Written by: Lenorae Atter, Attorney at Law
When first meeting with divorce clients in my Jacksonville and Ponte Vedra, Florida offices I often get detailed information. The details that ultimately are important in the first meeting include but are not limited to, the date of marriage; the incomes of the parties; the work history of each spouse during the marriage; and a list of assets and debts, including the marital home, it’s value and monthly mortgage payment. While clients may want to address the reason they are discussing divorce, I try to focus on the things that are related to what can happen if they were to proceed with divorce. I find this tactic helpful in educating clients so that they understand such as things as why she/he will most likely need to pay alimony to the other spouse. That seems to be the most common concern and one that I like to address as soon as possible.
So, why might you be responsible for paying alimony to your spouse? In Florida, alimony is determined based on factors of length of marriage, contribution to the marriage, financial needs, financial ability to pay alimony, and a few other details.

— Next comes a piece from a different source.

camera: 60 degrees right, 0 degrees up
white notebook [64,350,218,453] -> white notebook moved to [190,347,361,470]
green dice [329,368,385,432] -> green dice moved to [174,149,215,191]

In order to provide a clearer picture of the, “why,” I will provide some examples of what a marriage may look like:
Example 1: Ann comes in needing a divorce from Ben. Ann and Ben have been married for 30 years and have fallen out of love and have been living as roommates for the past 5 years. Ann works as the VP of Sales at her company and makes $150,000 per years. Ben works as a teacher and makes $45,000 per year. Ann and Ben own their home and have some, but not a lot of marital debts aside from the home. Ann is willing to sell the home, or continue living in it and pay the mortgage until it is no loner under water and then she will split the equity with Ben. Ben has been having health issues and will not be able to work much longer. In this situation, given the discrepancy in their incomes and Ben’s need for financial assistance, Ann will likely have to pay Ben alimony. Given that they have been married for 30 years, this alimony will more than likely be permanent and may be modified later given a substantial change in circumstance.

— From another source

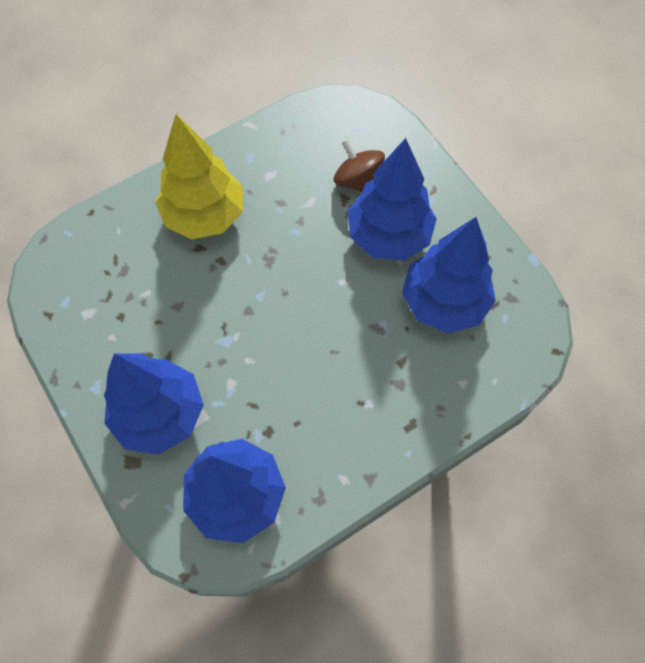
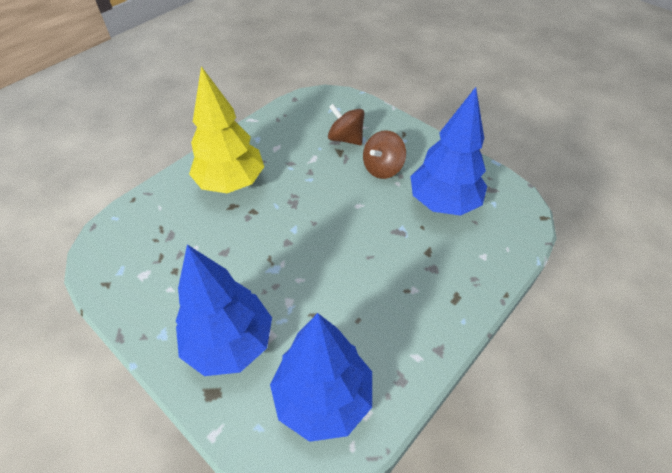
camera: 15 degrees left, 15 degrees down
blue tree [348,138,437,261] -> brown spinning top [363,130,406,179]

Example 2: Carl wants to divorce Diane. Carl and Diane have been married for 13 years. Carl works as a manager and makes about $75,000 per year. Diane as been a homemaker and taken care of their three kids who are 5,8 and 10. Carl and Diane own their home and have some debts that have accrued. Diane wants to keep the house because she wants to provide stability for the kids. In this situation, the length of the marriage does not generally mean that Carl will pay permanent alimony. However, Diane will likely have an argument for periodic durational alimony, which means alimony on a monthly basis for a set period of time, possibly seven years. Alimony would be determined before establishing child support since alimony is considered income to Diane.
Example 3: Ellen and Frank want to divorce. They have been married for 2 years. Frank makes $30,000 per year and Ellen makes $40,000 per year. They rent an apartment and have one child. In this case, given the length of the marriage and incomes of the parties, alimony will most likely not be awarded.
You should speak with an experienced divorce lawyer to better understand your rights and options based on your situation. Each case is different and presents different outcome possibilities. Understanding your rights and the potential arguments you may have for or against alimony can be beneficial to your divorce process.